[What you have to do]: Show every line in the entries below where the word "David" appears.

(Transcribed page contents)
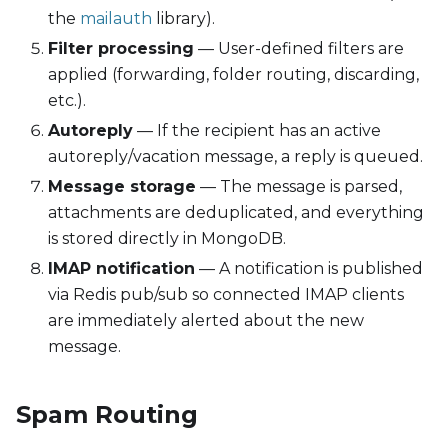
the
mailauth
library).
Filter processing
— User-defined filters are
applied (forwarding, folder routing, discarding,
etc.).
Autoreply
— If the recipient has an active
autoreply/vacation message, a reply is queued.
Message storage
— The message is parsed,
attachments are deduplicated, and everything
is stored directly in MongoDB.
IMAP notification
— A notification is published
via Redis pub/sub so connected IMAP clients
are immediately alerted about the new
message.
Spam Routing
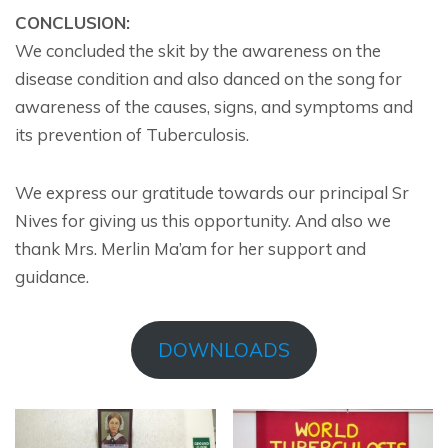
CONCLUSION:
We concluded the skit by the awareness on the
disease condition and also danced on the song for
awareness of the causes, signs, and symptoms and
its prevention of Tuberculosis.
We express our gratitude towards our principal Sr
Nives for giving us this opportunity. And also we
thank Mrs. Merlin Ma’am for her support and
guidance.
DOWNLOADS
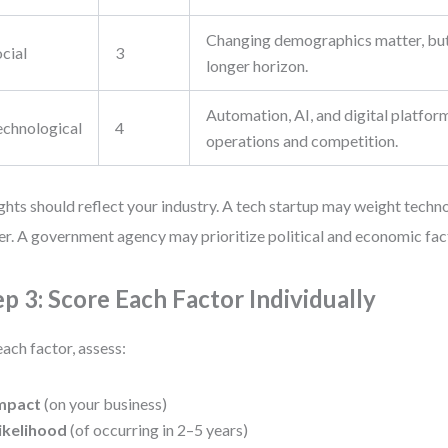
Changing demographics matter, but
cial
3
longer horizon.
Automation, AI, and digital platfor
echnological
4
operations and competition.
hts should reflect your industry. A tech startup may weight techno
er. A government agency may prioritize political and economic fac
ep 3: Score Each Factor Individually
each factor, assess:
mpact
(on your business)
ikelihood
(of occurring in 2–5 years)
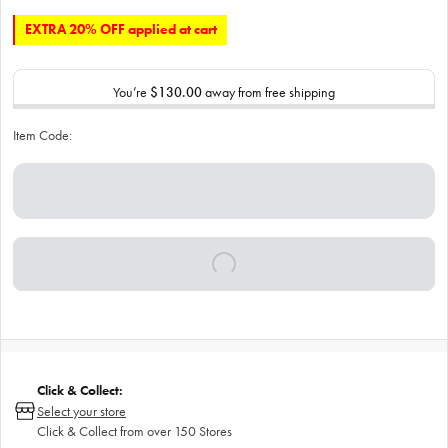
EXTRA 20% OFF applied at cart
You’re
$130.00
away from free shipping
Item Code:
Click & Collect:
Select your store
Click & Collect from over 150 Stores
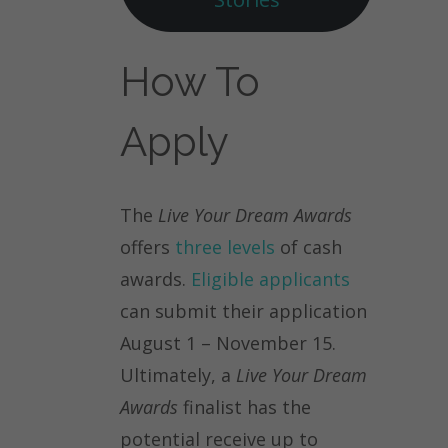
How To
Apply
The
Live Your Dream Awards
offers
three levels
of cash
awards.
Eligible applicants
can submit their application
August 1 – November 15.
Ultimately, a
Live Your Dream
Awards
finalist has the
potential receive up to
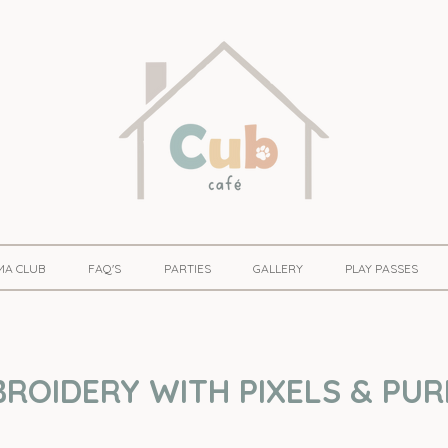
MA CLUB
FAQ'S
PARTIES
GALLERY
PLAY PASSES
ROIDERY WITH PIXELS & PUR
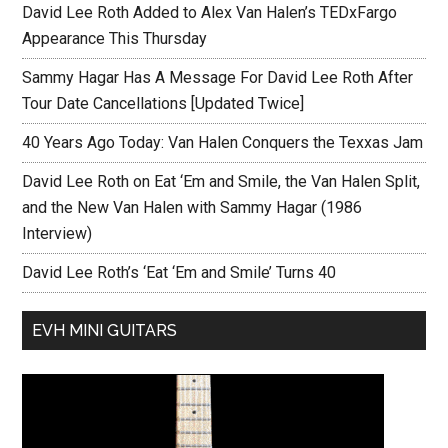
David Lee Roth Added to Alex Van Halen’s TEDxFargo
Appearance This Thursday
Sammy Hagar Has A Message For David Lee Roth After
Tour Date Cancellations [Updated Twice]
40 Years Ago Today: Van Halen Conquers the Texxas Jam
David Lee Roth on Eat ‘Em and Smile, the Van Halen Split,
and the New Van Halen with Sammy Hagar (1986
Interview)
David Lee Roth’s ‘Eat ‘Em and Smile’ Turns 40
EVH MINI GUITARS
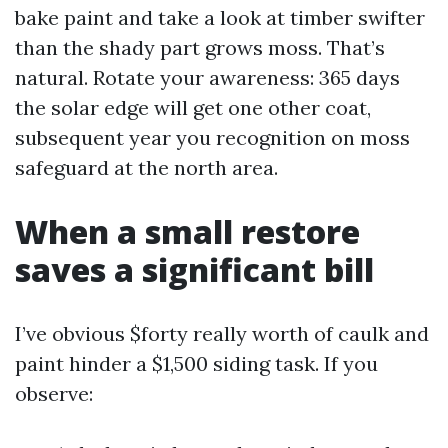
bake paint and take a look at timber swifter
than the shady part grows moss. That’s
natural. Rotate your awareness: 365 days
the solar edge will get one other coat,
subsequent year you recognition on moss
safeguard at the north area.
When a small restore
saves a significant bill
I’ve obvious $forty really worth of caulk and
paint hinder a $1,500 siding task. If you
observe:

[Solution to the exercise]:
David Lee Roth Added to Alex Van Halen’s TEDxFargo
Sammy Hagar Has A Message For David Lee Roth After
David Lee Roth on Eat ‘Em and Smile, the Van Halen Split,
David Lee Roth’s ‘Eat ‘Em and Smile’ Turns 40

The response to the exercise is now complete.